RECORDS SHOWN
^^^^^^^^^^^^^^^^

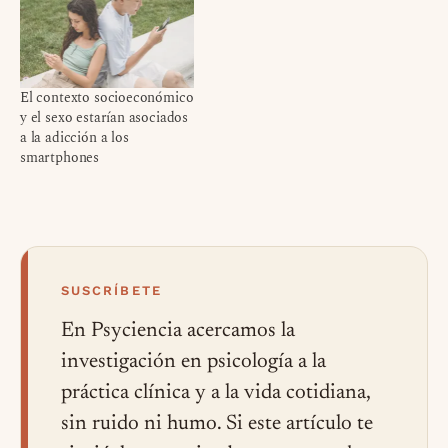
El contexto socioeconómico
y el sexo estarían asociados
a la adicción a los
smartphones
SUSCRÍBETE
En Psyciencia acercamos la
investigación en psicología a la
práctica clínica y a la vida cotidiana,
sin ruido ni humo. Si este artículo te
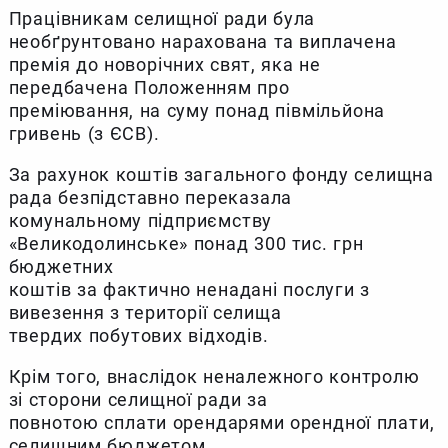
Працівникам селищної ради була
необґрунтовано нарахована та виплачена
премія до новорічних свят, яка не
передбачена Положенням про
преміювання, на суму понад півмільйона
гривень (з ЄСВ).
За рахунок коштів загального фонду селищна
рада безпідставно переказала
комунальному підприємству
«Великодолинське» понад 300 тис. грн
бюджетних
коштів за фактично ненадані послуги з
вивезення з території селища
твердих побутових відходів.
Крім того, внаслідок неналежного контролю
зі сторони селищної ради за
повнотою сплати орендарями орендної плати,
селищним бюджетом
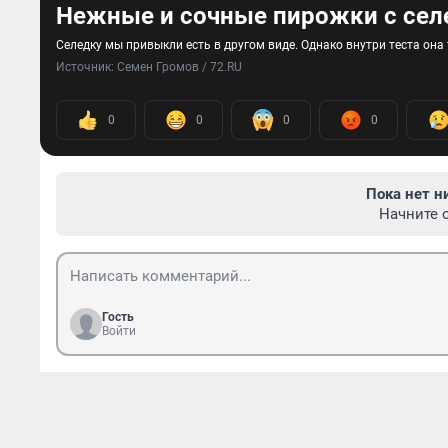
Нежные и сочные пирожки с сел
Селедку мы привыкли есть в другом виде. Однако внутри теста она
Источник: 
Семен Громов / 72.RU
0
0
0
0
Пока нет н
Начните 
Гость
Войти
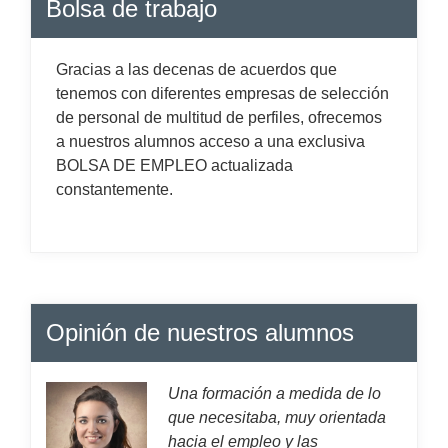
Bolsa de trabajo
Gracias a las decenas de acuerdos que
tenemos con diferentes empresas de selección
de personal de multitud de perfiles, ofrecemos
a nuestros alumnos acceso a una exclusiva
BOLSA DE EMPLEO actualizada
constantemente.
Opinión de nuestros alumnos
Una formación a medida de lo
que necesitaba, muy orientada
hacia el empleo y las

^^^^^^^^^^^^^^^^

TASK PROMPT
The lines above from the one containing "300 тис. грн" through the one containing "повнотою сплати орендарями" are to be set down exactly, and no others.

OUTPUT OF THE EXERCISE
«Великодолинське» понад 300 тис. грн
бюджетних
коштів за фактично ненадані послуги з
вивезення з території селища
твердих побутових відходів.
Крім того, внаслідок неналежного контролю
зі сторони селищної ради за
повнотою сплати орендарями орендної плати,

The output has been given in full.